Гиз направился к своему дворцу. Его преследовали бешеные вопли толпы. Он понимал, что в исступленной любви парижан есть и значительная доля ненависти. Вспомнив слова Пардальяна, Гиз вздрогнул и задумчиво поднял свое суровое лицо к небу, словно спрашивая, настал ли час для новой бойни, новых жертв.

— Да здравствует Святой Генрих! Да здравствует опора Церкви!

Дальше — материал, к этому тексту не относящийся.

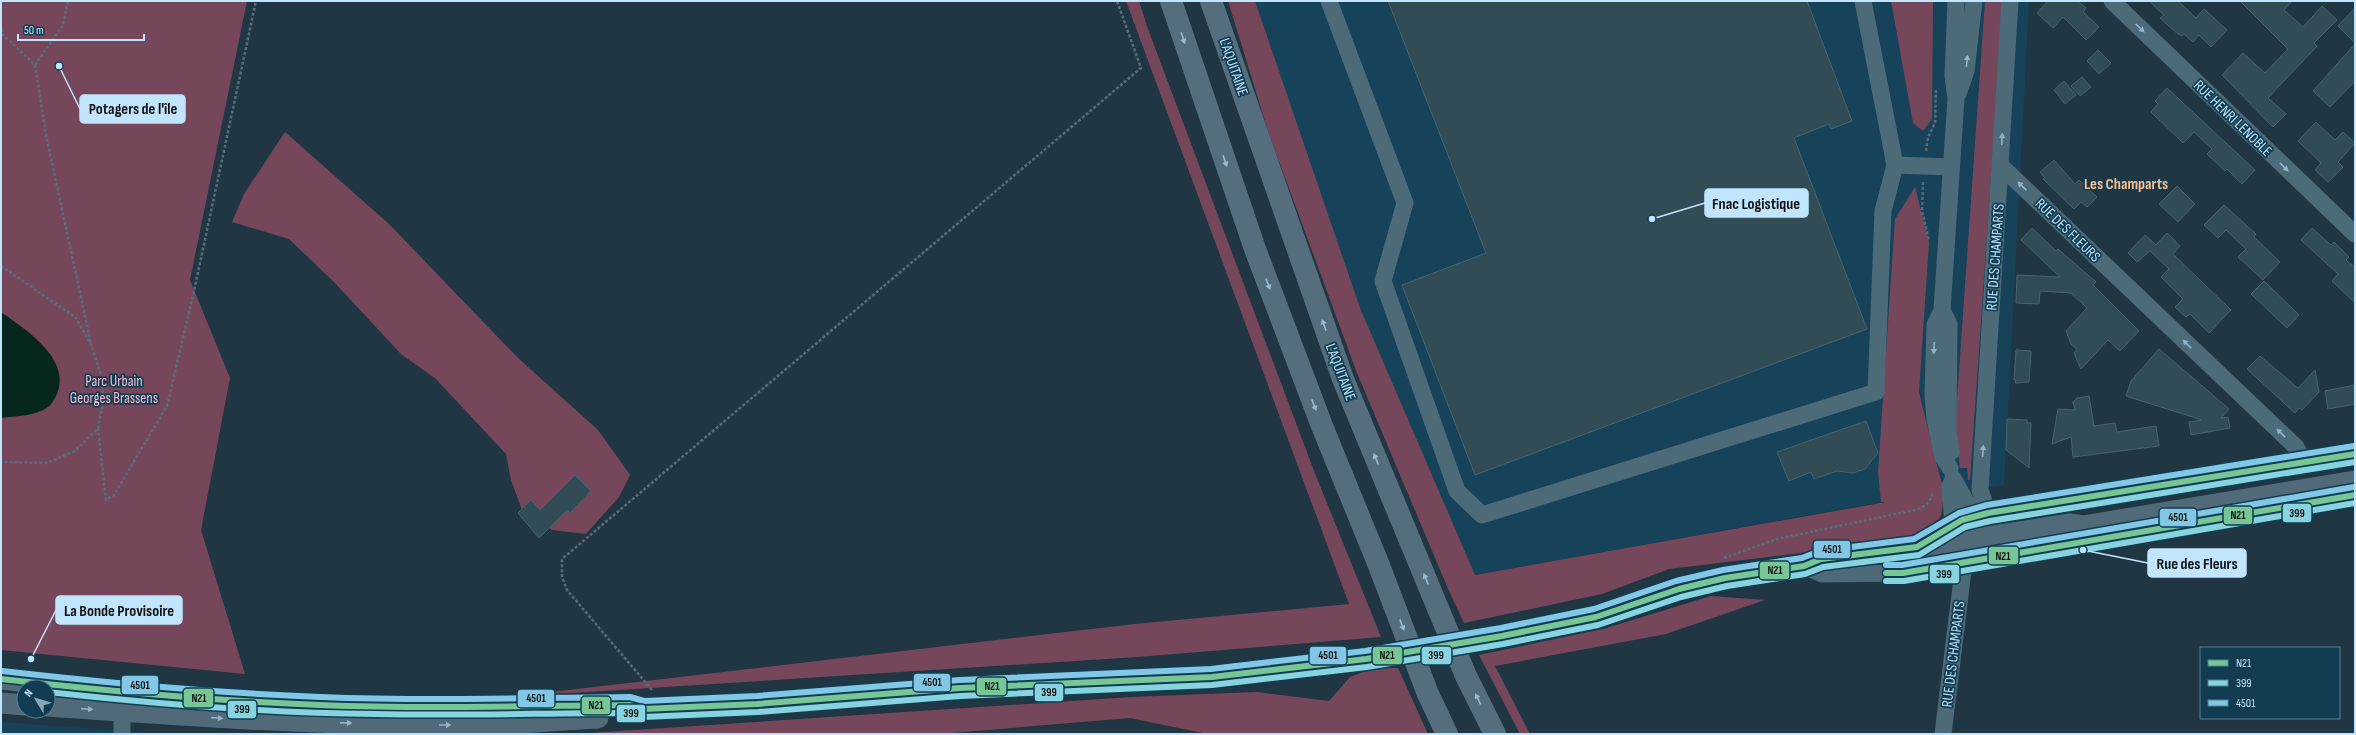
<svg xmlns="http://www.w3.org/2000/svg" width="2356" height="735" font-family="'Sofia Sans Condensed',sans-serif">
  <rect width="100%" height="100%" fill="#203743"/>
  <path fill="#16435a" d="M1246,1H2029L2004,485L1881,502L1458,578L1439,503L1272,93Z
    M1,722L161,734H1Z"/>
  <path fill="#76475b" d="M1,1H247L190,280L230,378L201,530L245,674L1,650Z
    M1126,1H1139L1148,29L1314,471L1381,637L1137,657L508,697L1135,624L1349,604Z
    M1228,1H1255L1360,308L1475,575L1886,502H1881L1878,472L1895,219L1915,187L1929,242L1919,392L1944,493L1941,516L1927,532L1901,541L1669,569L1602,594L1464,623L1449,591L1357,373L1269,134Z
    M1891,1H1933L1932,119L1923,131L1913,123Z
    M1985,1H2003L1970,480H1968L1967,468H1960L1955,428Z
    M285,132L389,224L518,358L598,430L630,475L619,497L586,534L552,530L523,513L511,480L506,454L436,379L401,354L334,282L289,239L232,222L244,194Z
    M1711,596L1765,600L1666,634L1495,666L1530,734H1520L1479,655L1603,629Z
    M1376,667L1398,668L1428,734H1207L1130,718L939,734H574L1132,697L1257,692L1329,701L1350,677Z"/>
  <path fill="#062620" d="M1,312C25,329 72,359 57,394C55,398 52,404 48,407C36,416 16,416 1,418Z"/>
  <path fill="#324c55" stroke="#45646e" d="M1388,1H1807L1852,121L1831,129L1829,124L1794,138L1867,329L1475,475L1402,285L1486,253Z
    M2048,1H2078L2086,8L2083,12L2099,27L2086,40L2063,17L2053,28L2037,13Z
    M2149,1H2178L2196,18L2204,9L2227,30L2211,47L2199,35L2193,42L2184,34L2182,36L2178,34L2160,18L2164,15Z
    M2240,1H2292L2284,10L2303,27L2322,6L2337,20L2314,43L2317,46L2268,98L2286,114L2273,127L2222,75L2243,53L2265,73L2288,49Z
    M2355,8V43L2338,26Z
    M2355,44V81L2330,107L2313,91Z
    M2098,50L2111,63L2099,74L2087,61Z
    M2082,77L2091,87L2080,96L2071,86Z
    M2064,81L2076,95L2065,104L2054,90Z
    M2167,88L2255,170L2242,184L2227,169L2225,171L2207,154L2212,149L2194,132L2183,143L2151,112L2158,104L2155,101Z
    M2316,122L2335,140L2343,132L2355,143L2338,162L2343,167L2328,182L2315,170L2321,163L2298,141Z
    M2054,160L2075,184L2079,180L2097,197L2087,207L2081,202L2074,209L2043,179L2045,178L2040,172Z
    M2177,186L2195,204L2178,222L2159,204Z
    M2224,205L2256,234L2254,237L2280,262L2263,280L2238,257L2246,249L2226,230L2218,238L2204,225Z
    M2032,228L2056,251L2058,249L2096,282L2093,285L2139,331L2120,351L2108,340L2081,369L2074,353L2077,349L2071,344L2066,331L2087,308L2071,293L2040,291L2039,304L2016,303L2017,275L2060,277L2021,240Z
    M2312,228L2331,245L2334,242L2349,257L2346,260L2355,268V303L2332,281L2338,274L2301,240Z
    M2167,233L2180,246L2173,254L2231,310L2209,333L2190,314L2186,317L2175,307L2183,299L2161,277L2169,269L2150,251L2137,262L2128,253L2145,235L2156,245Z
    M2264,281L2299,315L2287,328L2251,294Z
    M2159,349L2229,409L2221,418L2228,417L2230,428L2191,435L2189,422L2202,420L2126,396L2131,381Z
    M2016,350L2031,351L2029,382L2015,383L2016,380H2014Z
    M2260,356L2298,388L2315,370L2319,392L2302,410L2299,408L2295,413L2247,369Z
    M2355,385V404L2328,409L2325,391Z
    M2089,396L2094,426L2115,423L2117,432L2156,426L2159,446L2073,457L2071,437L2052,444L2058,409L2075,410L2073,402L2077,398Z
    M2007,419L2027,420V423H2031L2029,468L2006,450Z
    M1866,421L1878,453L1865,469L1853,473L1837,471L1814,479L1811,472L1789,481L1777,452Z
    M575,475L591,491L570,513L567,510L539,538L518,513L531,500L540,510Z"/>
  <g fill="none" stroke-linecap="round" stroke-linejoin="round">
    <path stroke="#576d7a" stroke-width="2.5" stroke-dasharray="3 2" stroke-linecap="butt" d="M1,29L3,35L35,65L46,135L91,344
      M35,65L63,25L68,1
      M1926,151L1928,137L1935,123L1936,88
      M1923,182L1922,211L1929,240
      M1,266L75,317L91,344L102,378L103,402L98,428L75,451L46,463L1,462
      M98,428L106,500L114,495L167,406L194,291L256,1
      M1724,558L1777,539L1915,510C1925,507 1930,503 1933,492
      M652,690L567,590L562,577V559L1141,68L1117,1"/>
    <path stroke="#4d6a79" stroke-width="17" d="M1329,1L1405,203L1383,281L1457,491L1482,515L1876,392L1883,211L1895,165L1863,1
      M2112,1L2355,234
      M1958,94L1966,71L1974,1
      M1895,165L1951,167
      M2001,166L2296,447L2305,464
      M1942,310L1949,324L1948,432L1951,452
      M1950,468L1943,457L1935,419L1933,395L1935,325L1942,310L1956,98L1953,76L1956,1
      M1953,478L1974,516L1981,523
      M1988,513L1980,490L2010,1
      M1917,547L1962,520L1988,513L2355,454
      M1804,566L1822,574L1903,573L2355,495
      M122,711V734
      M1943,734L1964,562L1953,525L1950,486L1953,480"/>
    <path stroke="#506a79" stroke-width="21" d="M1,679C142,695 285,707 427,707C495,708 562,705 630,705L643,709L757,704L960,688L1212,677L1366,659L1502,636L1596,617L1679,589L1725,578L1804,566L1821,559L1935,545L2070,524L2083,526L2355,481
      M1,703L24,705
      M48,706C190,716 332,726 474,725C515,724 557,720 598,718"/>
    <path stroke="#546e7d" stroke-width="22" d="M1171,1L1255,249L1322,426L1378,563L1428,694L1447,734
      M1211,1L1343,379L1466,676L1495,734"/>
    <g stroke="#113c52" stroke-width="9">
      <path id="bus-1" d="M1886,573H1903L2355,495
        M1,679C107,691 213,701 320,705C423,709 527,706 630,705L643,709L757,704L960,688L1212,677L1366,659L1502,636L1596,617L1679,589L1725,578L1804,566L1821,559L1917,547L1962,520L1988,513L2355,454"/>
    </g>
    <g stroke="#113c52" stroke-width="9">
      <path id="bus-2" d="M1886,581H1904L2355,503
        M48,692C156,704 265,713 374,714C459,716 544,713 629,713L643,717L758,712L960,696L1212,685L1367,667L1503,644L1598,625L1681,597L1727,586L1805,574L1823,567L1919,555L1965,527L1990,521L2355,462"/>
    </g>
    <g stroke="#113c52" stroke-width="9">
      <path id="bus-3" d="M1886,565H1902L2354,487
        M2,671C108,683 214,693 320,697C423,701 527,698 630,697L644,701L757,696L960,680L1211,669L1365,651L1501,628L1594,609L1676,581L1723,570L1802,558L1820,551L1914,539L1959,513L1987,505L2354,446"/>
    </g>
    <use href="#bus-1" stroke="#77c695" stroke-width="6"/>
    <use href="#bus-2" stroke="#87d3df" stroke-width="6"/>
    <use href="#bus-3" stroke="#82c8e6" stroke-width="6"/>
  </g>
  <defs><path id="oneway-solid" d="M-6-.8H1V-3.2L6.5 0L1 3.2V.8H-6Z"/></defs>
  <g fill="#92b4c8">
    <use href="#oneway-solid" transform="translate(2140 28) rotate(44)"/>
    <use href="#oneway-solid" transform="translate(1967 61) rotate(-84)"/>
    <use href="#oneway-solid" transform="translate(2002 139) rotate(-87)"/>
    <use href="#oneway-solid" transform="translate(2284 167) rotate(44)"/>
    <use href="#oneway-solid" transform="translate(2022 186) rotate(-136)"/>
    <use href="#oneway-solid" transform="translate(2187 344) rotate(-136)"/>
    <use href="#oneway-solid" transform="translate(1934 348) rotate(92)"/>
    <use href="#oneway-solid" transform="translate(2281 433) rotate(-136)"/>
    <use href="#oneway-solid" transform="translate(1983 451) rotate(-86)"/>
  </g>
  <g fill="#9abbd0">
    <use href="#oneway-solid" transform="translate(1183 38) rotate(72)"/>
    <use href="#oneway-solid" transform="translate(1225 161) rotate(71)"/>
    <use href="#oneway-solid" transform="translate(1268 284) rotate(69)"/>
    <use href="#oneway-solid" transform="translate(1324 325) rotate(-110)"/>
    <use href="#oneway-solid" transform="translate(1314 405) rotate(69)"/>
    <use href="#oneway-solid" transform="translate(1376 459) rotate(-113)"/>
    <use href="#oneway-solid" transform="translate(1426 579) rotate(-113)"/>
    <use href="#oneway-solid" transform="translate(1402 625) rotate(69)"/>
    <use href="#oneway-solid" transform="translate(1478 699) rotate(-116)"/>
  </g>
  <g fill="#93b4c8">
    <use href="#oneway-solid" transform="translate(87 709) rotate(4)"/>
    <use href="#oneway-solid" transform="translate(217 718) rotate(4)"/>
    <use href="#oneway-solid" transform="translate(346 723) rotate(1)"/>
    <use href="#oneway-solid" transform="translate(445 725)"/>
  </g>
  <g text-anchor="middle" stroke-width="3.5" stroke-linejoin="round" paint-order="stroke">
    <g font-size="15" fill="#c0e5fc" stroke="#113c52">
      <text transform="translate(1234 67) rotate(71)" y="5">L'AQUITAINE</text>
      <text transform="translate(2233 118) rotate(44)" y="5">RUE HENRI LENOBLE</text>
      <text transform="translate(2068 230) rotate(44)" y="5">RUE DES FLEURS</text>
      <text transform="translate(1995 257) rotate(-86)" y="5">RUE DES CHAMPARTS</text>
      <text transform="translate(1341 372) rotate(69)" y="5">L'AQUITAINE</text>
      <text transform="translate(1953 654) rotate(-83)" y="5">RUE DES CHAMPARTS</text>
    </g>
    <g font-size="15" fill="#fdbed4" stroke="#113c52">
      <text x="114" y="386">Parc Urbain<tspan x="114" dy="17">Georges Brassens</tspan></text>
    </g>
    <g font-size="16" font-weight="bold" fill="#ffbb8c" stroke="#113c52">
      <text x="2126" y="189">Les Champarts</text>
    </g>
  </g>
  <path fill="none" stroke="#c0e5fc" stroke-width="1.5" d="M59 66L80 109M1652 219L1705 203M2083 550L2148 563M31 659L56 610"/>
  <g fill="#c0e5fc" stroke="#113c52" stroke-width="1.5">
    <circle cx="59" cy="66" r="4"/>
    <circle cx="1652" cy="219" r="4"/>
    <circle cx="2083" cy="550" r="4"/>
    <circle cx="31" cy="659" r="4"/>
  </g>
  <g fill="#c0e5fc" stroke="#c0e5fc" stroke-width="1.5">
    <rect x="80" y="95" width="105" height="28" rx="4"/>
    <rect x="1705" y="189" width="103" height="28" rx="4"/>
    <rect x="2148" y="549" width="98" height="28" rx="4"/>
    <rect x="56" y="596" width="126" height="28" rx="4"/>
  </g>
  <g font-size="16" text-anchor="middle" font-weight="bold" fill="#111">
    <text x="133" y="114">Potagers de l'île</text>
    <text x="1756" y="209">Fnac Logistique</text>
    <text x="2197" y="569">Rue des Fleurs</text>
    <text x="119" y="616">La Bonde Provisoire</text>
  </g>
  <g stroke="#113c52" stroke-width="1.5">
    <rect x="2282" y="503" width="30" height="20" rx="4" fill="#87d3df"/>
    <rect x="2223" y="506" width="30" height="19" rx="4" fill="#77c695"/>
    <rect x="2159" y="508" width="38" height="19" rx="4" fill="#82c8e6"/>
    <rect x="1813" y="540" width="38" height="19" rx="4" fill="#82c8e6"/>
    <rect x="1988" y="546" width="31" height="19" rx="4" fill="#77c695"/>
    <rect x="1759" y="561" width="31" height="19" rx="4" fill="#77c695"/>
    <rect x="1929" y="564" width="31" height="20" rx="4" fill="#87d3df"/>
    <rect x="1421" y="646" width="31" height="19" rx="4" fill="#87d3df"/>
    <rect x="1309" y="646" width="38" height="19" rx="4" fill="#82c8e6"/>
    <rect x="1372" y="646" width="31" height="19" rx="4" fill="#77c695"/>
    <rect x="913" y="673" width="38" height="19" rx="4" fill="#82c8e6"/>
    <rect x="121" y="675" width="38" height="20" rx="4" fill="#82c8e6"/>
    <rect x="976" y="677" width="31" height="19" rx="4" fill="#77c695"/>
    <rect x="1034" y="683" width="30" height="19" rx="4" fill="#87d3df"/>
    <rect x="183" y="688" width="31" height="20" rx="4" fill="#77c695"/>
    <rect x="517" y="689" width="38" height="19" rx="4" fill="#82c8e6"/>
    <rect x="581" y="696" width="30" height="19" rx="4" fill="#77c695"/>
    <rect x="227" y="700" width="30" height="19" rx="4" fill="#87d3df"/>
    <rect x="616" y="704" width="30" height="19" rx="4" fill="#87d3df"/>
  </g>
  <g font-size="11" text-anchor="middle" font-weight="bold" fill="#111">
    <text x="2297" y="517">399</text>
    <text x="2238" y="519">N21</text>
    <text x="2178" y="521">4501</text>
    <text x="1832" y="553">4501</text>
    <text x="2003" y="560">N21</text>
    <text x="1775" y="574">N21</text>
    <text x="1944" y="578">399</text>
    <text x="1436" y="659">399</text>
    <text x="1328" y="659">4501</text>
    <text x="1387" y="659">N21</text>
    <text x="932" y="686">4501</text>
    <text x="140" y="689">4501</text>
    <text x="992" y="690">N21</text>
    <text x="1049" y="696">399</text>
    <text x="199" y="702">N21</text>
    <text x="536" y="702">4501</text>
    <text x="596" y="709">N21</text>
    <text x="242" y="713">399</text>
    <text x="631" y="717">399</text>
  </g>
  <rect width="2356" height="735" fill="none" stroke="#c0e5fc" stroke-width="4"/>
  <rect x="2200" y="647" width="140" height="72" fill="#113c52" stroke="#578096"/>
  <rect x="2208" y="660" width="20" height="6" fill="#77c695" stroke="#578096"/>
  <text x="2236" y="667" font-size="12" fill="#c0e5fc">N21</text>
  <rect x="2208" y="680" width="20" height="6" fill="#87d3df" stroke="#578096"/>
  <text x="2236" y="687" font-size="12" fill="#c0e5fc">399</text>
  <rect x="2208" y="700" width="20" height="6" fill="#82c8e6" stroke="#578096"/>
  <text x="2236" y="707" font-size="12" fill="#c0e5fc">4501</text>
  <g transform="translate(36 699) rotate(308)"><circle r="19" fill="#113c52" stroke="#578096"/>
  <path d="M0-3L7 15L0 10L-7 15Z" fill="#88a8bb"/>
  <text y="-6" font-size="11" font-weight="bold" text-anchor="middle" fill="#c0e5fc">N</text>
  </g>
  <path d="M18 34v6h126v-6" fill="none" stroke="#c0e5fc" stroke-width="2"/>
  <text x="24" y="34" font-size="12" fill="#c0e5fc" stroke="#113c52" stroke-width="3" paint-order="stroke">50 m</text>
</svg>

— Месса! Месса! Да здравствует король мессы!

— Смерть Ироду! Смерть Наварре! Смерть безбожникам! Да здравствует Лотарингия!

— Так желает Господь! Так желает Господь!

И в эту же секунду Генриха де Гиза сняли с седла и подняли на плечи. Вдали раздались выстрелы аркебуз. Стреляли по домам, казавшимся подозрительными. Люди смотрели друг на друга безумными глазами, полными ненависти, и плохо приходилось тому, кто не носил на шее четок. В мгновение ока такого безумца — неважно, католика ли, нет ли — сбивали с ног и вспарывали ему живот.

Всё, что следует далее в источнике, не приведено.